SALT LAKE CITY — There's no shortage of spark in the primary race for Utah's 1st Congressional District, where two Democrats are battling each other for the chance to take on incumbent Rob Bishop this November.
Lee Castillo and Kurt Weiland are not only miles apart geographically — Castillo lives in Layton and Weiland hails from Bountiful — but both have vastly different backgrounds.
Castillo, 40, is a social worker for the Utah State Hospital, working in county jails with inmates to help restore their mental competency.
Weiland, 72, is a retired Army major and paratrooper who owns a consulting business teaching leadership and communication workshops for corporate clients.
Both, however, say the current presidential administration motivated them to run for Congress.
"We as a nation have gone down the rabbit hole. All the old models have been turned on their heads," Weiland said. "I've got to do something."
Castillo said he saw a need for change.
"I felt a calling. I prayed. I felt there was a need for some challenge and a need to give voice to those I already serve."
Both men are affable and engaging, but the race has not been without an ugly side.
The two were in a confrontation at the Davis County Democratic Party Convention on April 14 in which the police were called but no charges arose.
Castillo said Weiland put his hand on his arm during a dispute over a campaign sign. The two traded harsh words and have not completely moved on from the exchange.
For now, however, they are concentrating on the chance to best GOP incumbent Bishop from the seat he has held since 2003.
Both men assert Bishop is out of touch with his constituents and making political moves contrary to the wishes of voters, including supporting the administration's move to shrink Bears Ears and Grand Staircase national monuments.
Castillo, a single Hispanic father of an adopted 17-year-old son, said he is part of the community that feels disenfranchised from Washington politics.
"I am part of that disenfranchised group in Davis County. There are huge pockets of minorities who have felt disenfranchised," he said. "… We have had lots of voter registration events where people are planning to vote for the first time."
His campaign slogan is "Utah is for Everybody."
Weiland said the party asked him to run — like it did two years ago when he challenged Rep. Ray Ward, R-Bountiful, for his seat in the Utah House of Representative.
"It was a good experience. We gained more votes for Democrats than ever in the history of the district, but still got crushed like a bug."
Weiland said a cornerstone of his campaign is accessibility.

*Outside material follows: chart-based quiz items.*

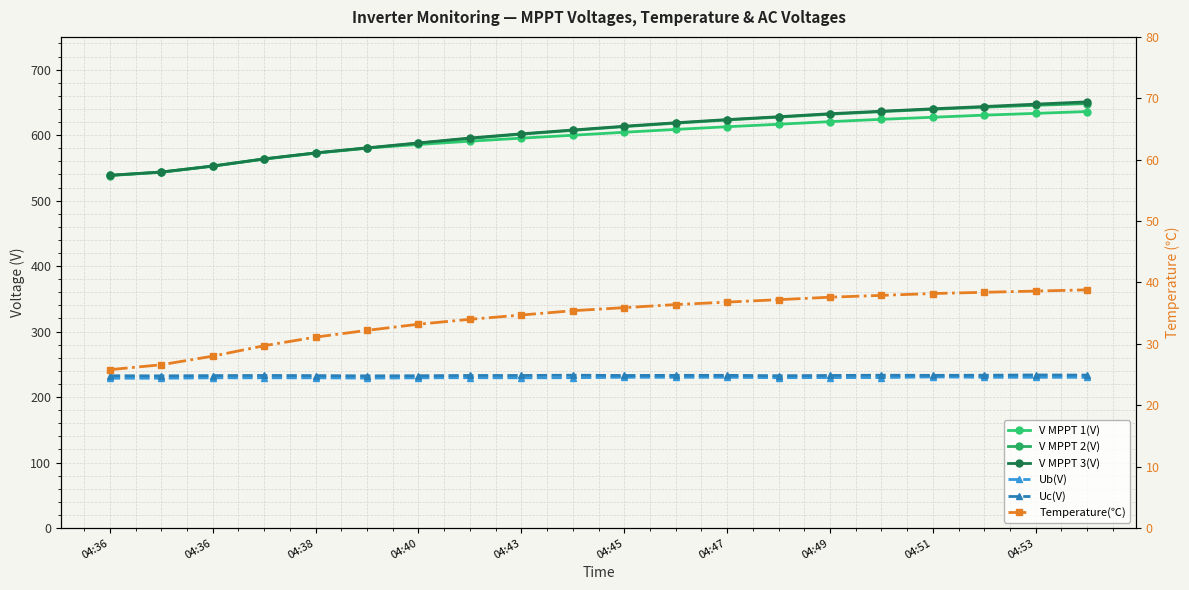

What is the minimum value for V MPPT 1(V)?

538.6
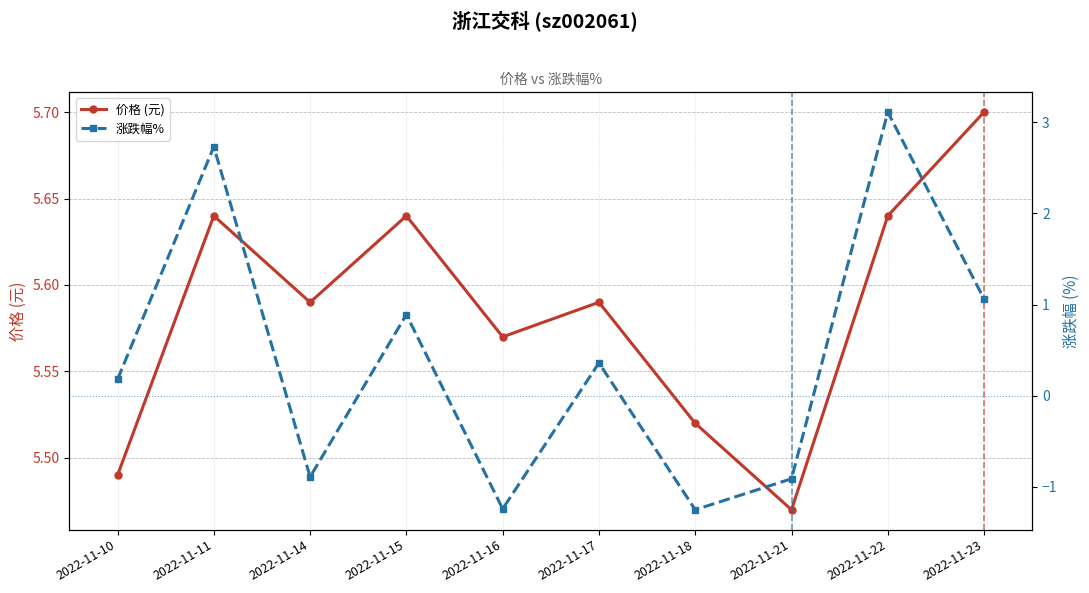

What is the difference between the maximum and minimum values in the 涨跌幅% series?

4.4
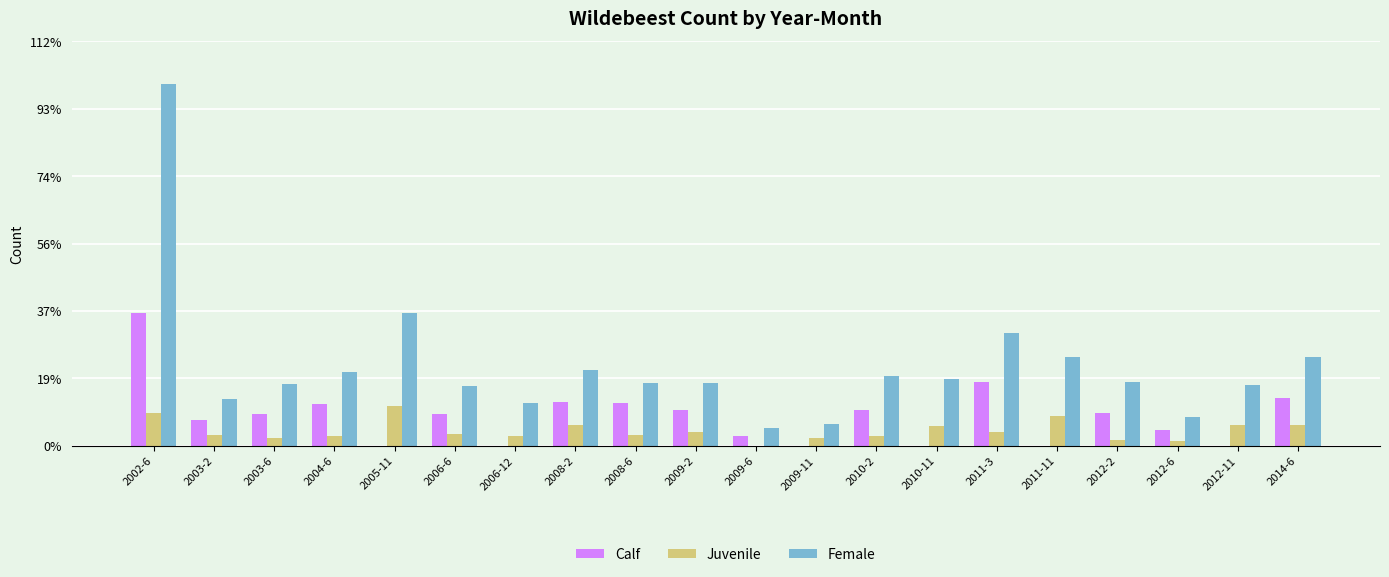

Which label corresponds to the largest value in the chart?

2002-6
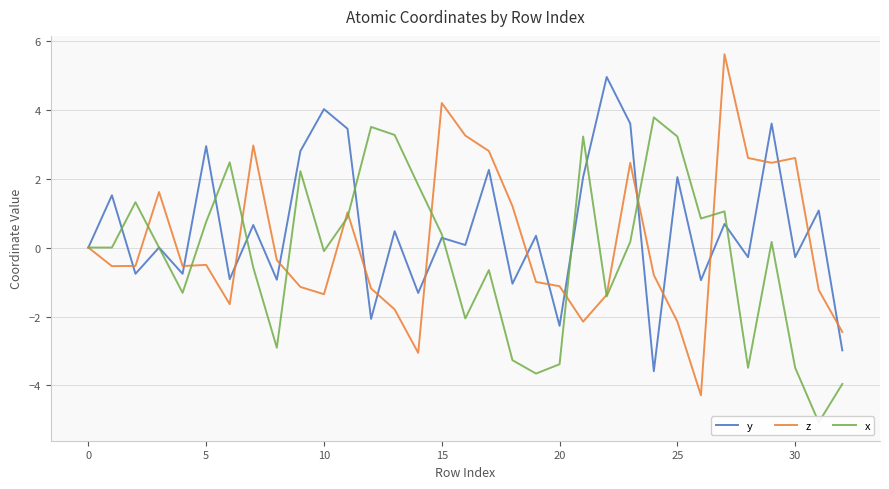

What is the label of the 25th point from the left?

24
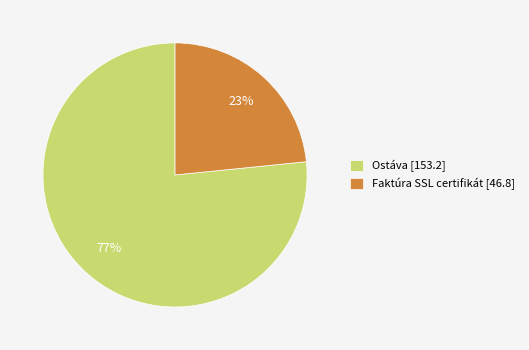

Is there any slice that represents more than half of the pie?

Yes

"I see one of the critical issues of the campaign as access to government," he said. "Those who represent you must listen to you, must spend time with you and get to know you."
Both men favor banning bump stocks that allow guns to fire faster, and Weiland said he is in favor of eliminating large capacity magazines.

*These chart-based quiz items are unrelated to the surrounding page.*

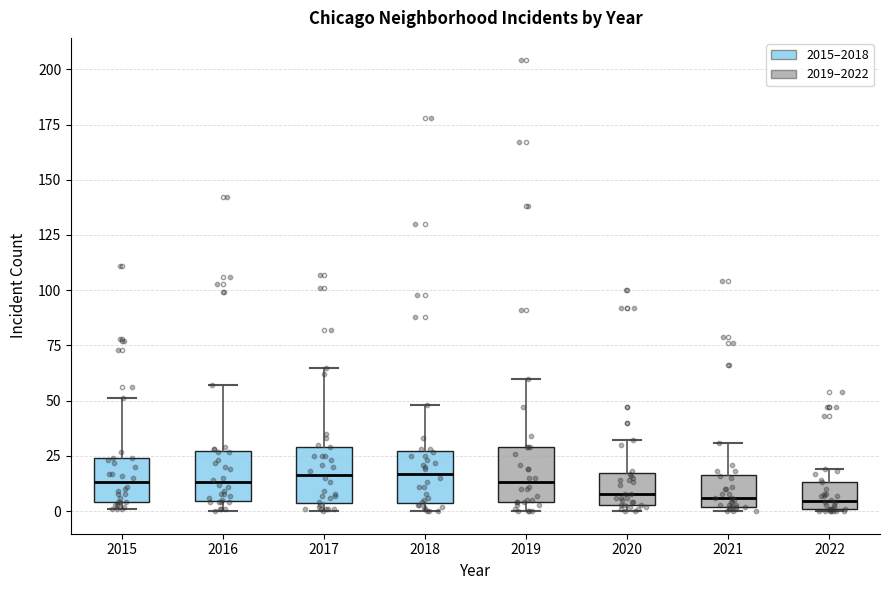

Reading left to right, transcribe this box plot: for each box, give where its median line is, the range the box spans, and where its two whiskers end, as read against the y-axis. The values are not printed on the chart, so give them approximately, as read against the axis.

2015: median 15, box 5 to 25, whiskers 0 to 50
2016: median 15, box 5 to 25, whiskers 0 to 55
2017: median 15, box 5 to 30, whiskers 0 to 65
2018: median 15, box 5 to 25, whiskers 0 to 50
2019: median 15, box 5 to 30, whiskers 0 to 60
2020: median 10, box 5 to 15, whiskers 0 to 30
2021: median 5, box 0 to 15, whiskers 0 (just below the box's lower edge) to 30
2022: median 5, box 0 to 15, whiskers 0 to 20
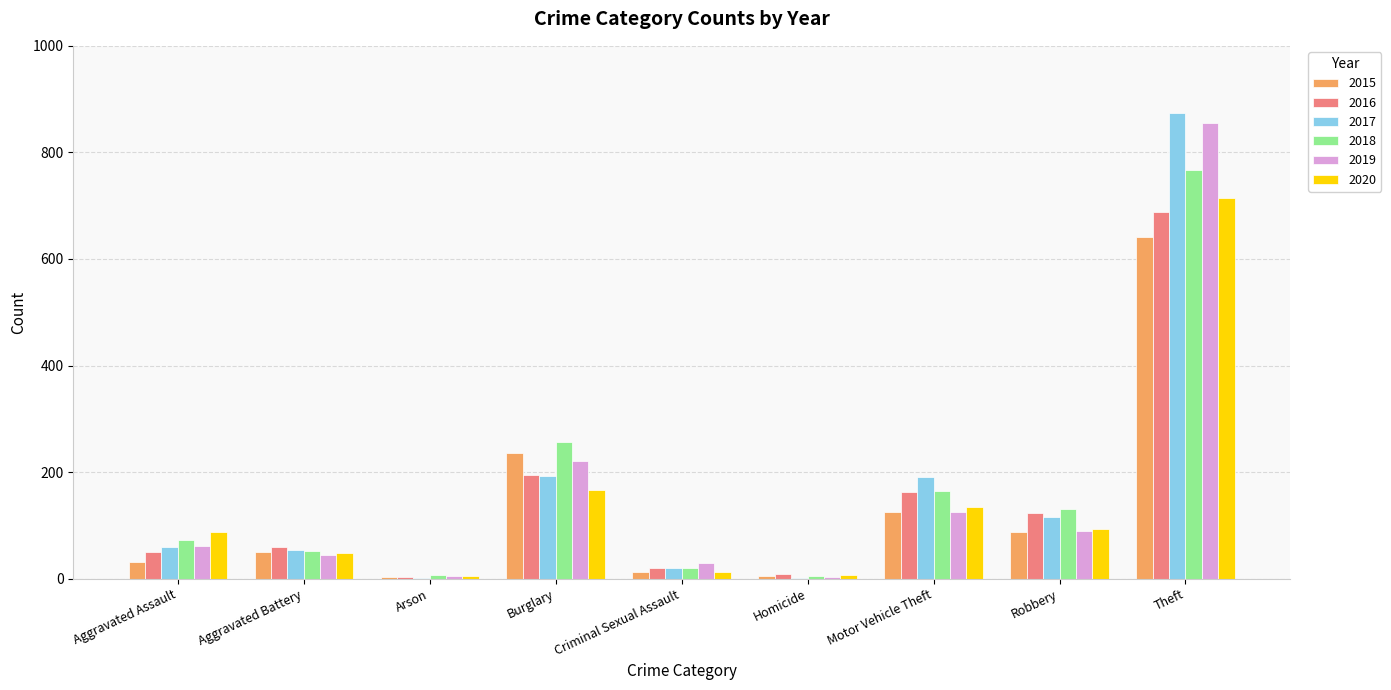

Where is 2015 nearest to the value 322?

Burglary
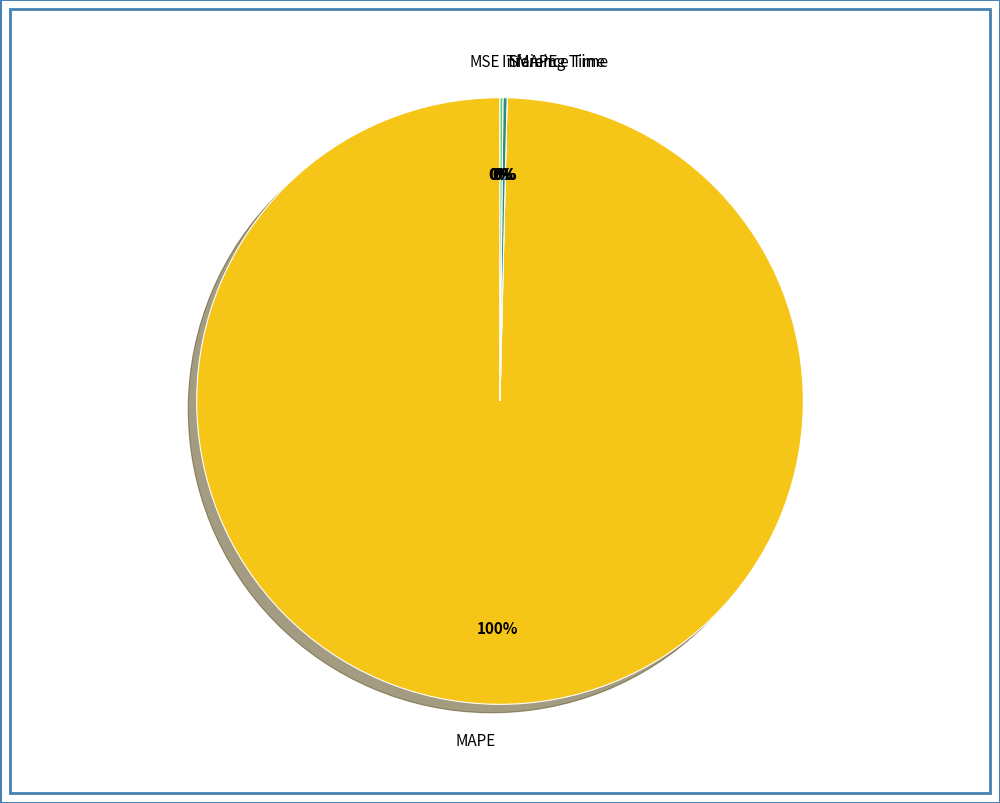

True or false: MAPE accounts for 100% of the total.

True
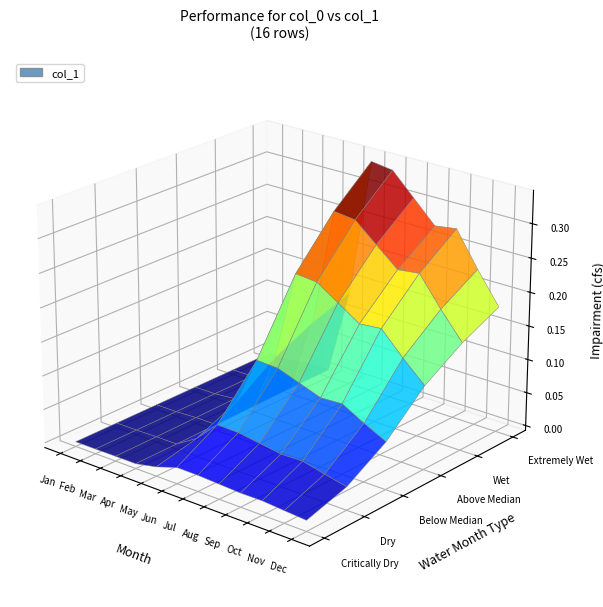

Reading left to right, list all the values displayed in this chart.

0=0.0	1=0.0	2=0.0	3=0.0	4=0.1	5=0.3	6=0.3	7=0.3	8=0.3	9=0.3	10=0.2	11=0.2	12=0.2	13=0.1	14=0.1	15=0.2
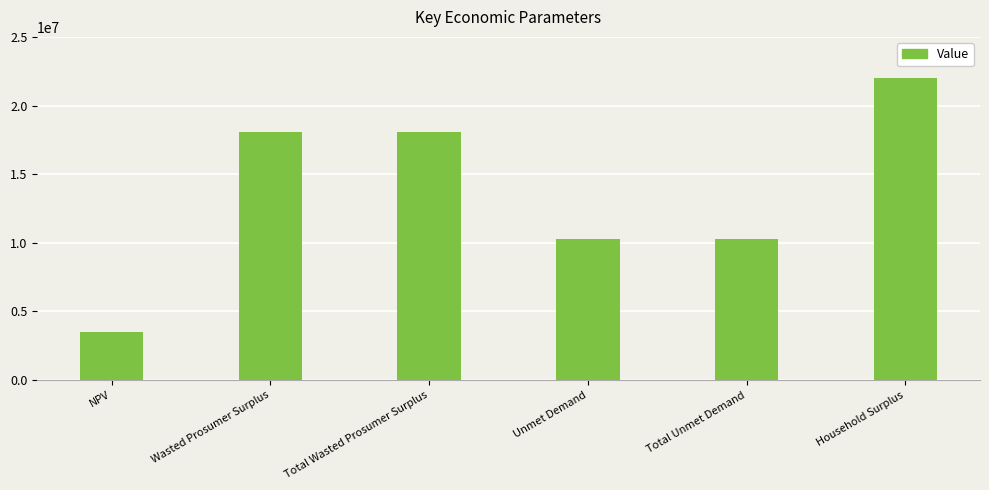

Which label corresponds to the smallest value in the chart?

NPV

Weiland insists gun violence should be solved before it ever gets to that stage. Schools need to hire more counselors so isolated or angry students are identified and receive help, he added.
Although he personally would ban assault weapons, Castillo said his views take a back seat because that is not how Utahns feel.

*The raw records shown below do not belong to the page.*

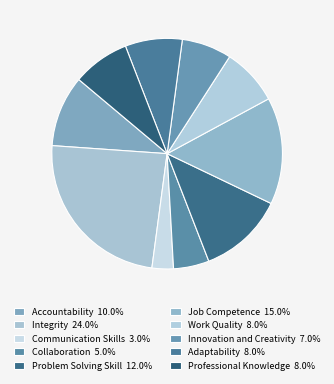

How many segments does this pie chart have?

10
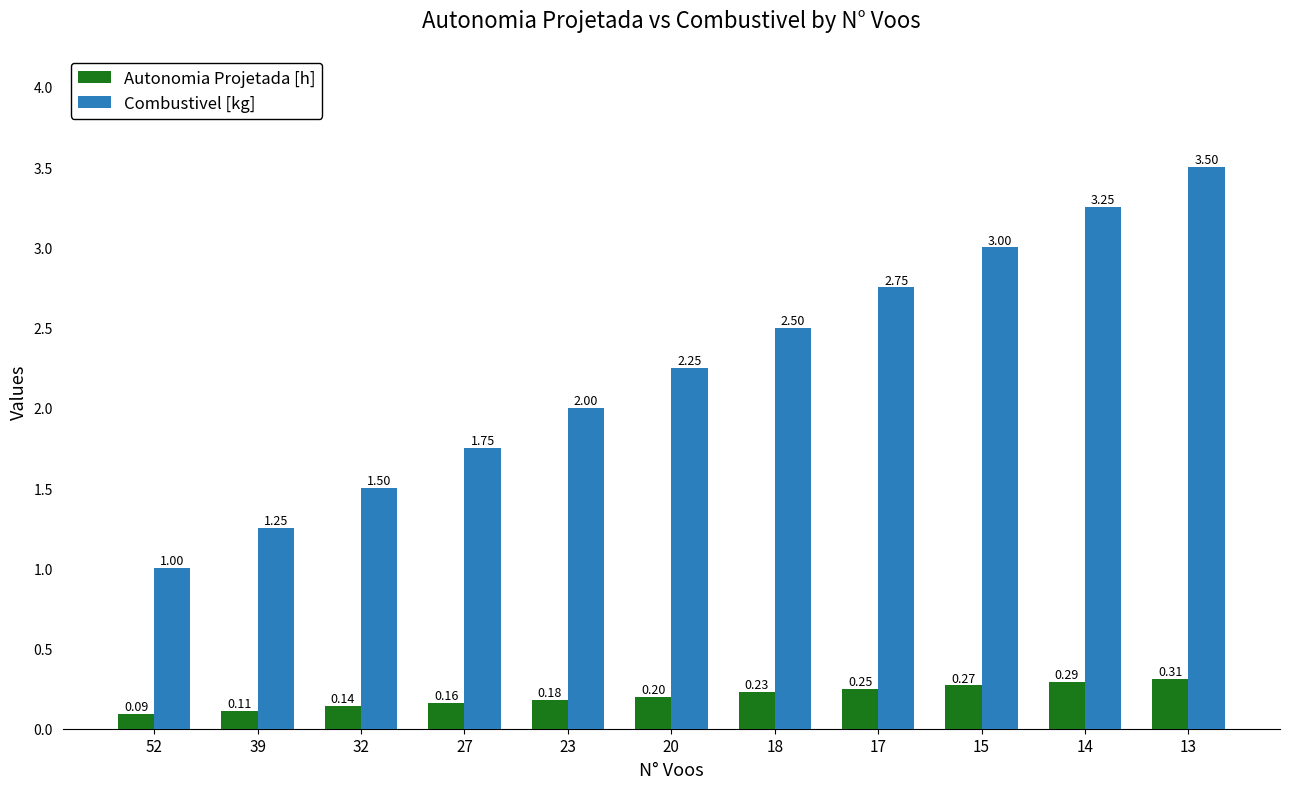

At which category is the sum across all series the highest?

13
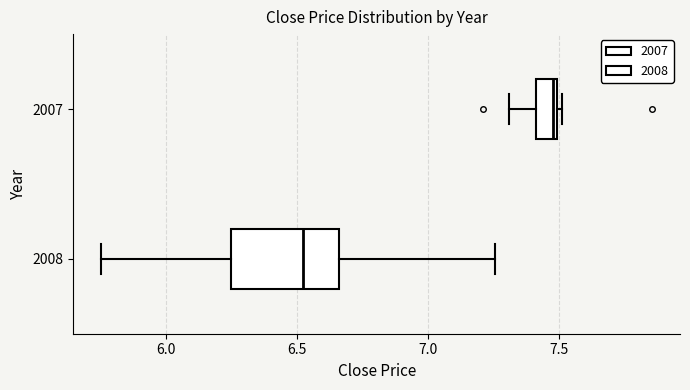

Where is the right edge of the box at y = 2007 on the x-axis? The values are not printed on the chart, so give them approximately, as read against the axis.

7.50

"My feelings for that get set aside. There are gun manufacturers in my district and that is how they make their money," he said.
He does favor universal background checks and finding a way to establish a system that would flag bulk purchases.
"We need to make it harder for someone who wants to do harm to harm to our community," Castillo said.
Castillo is a political newcomer with a long history of volunteer work, including with the Utah Pride Center, the Volunteers of America Homeless Youth Resource Center, the Road Home and Meals on Wheels.
"It is what wakes me up in the morning. It is what keeps me alive, the ability to serve."
He's also earned the endorsement of a dozen Democratic caucuses, including the Hispanic, disability and progressive.
Weiland and Castillo both support single-payer universal health care.
Castillo stresses immigration reform is a must.
"There has to be a logical, attainable pathway to citizenship," Castillo said.
Both men say they support the medical cannabis initiative but don't favor legalizing recreational use of the drug.
Weiland wants to bring his leadership and communication skills to Congress and vows to have monthly town halls to reach out to residents in the 1st District.16 comments on this story
Castillo says his youth keeps him connected to the community through his service.
"I belive that everybody deserves to be respected and has to have an opportunity to have health care, to thrive, to have access to education, and to be able to function in the community without discrimination and equality as well."
At a May debate in Provo, Castillo said he would make history by becoming the first openly gay Hispanic Utahn to serve in Congress.
The primary is June 26. At the convention, Castillo earned 53 percent of the delegates votes to Weiland's 47 percent.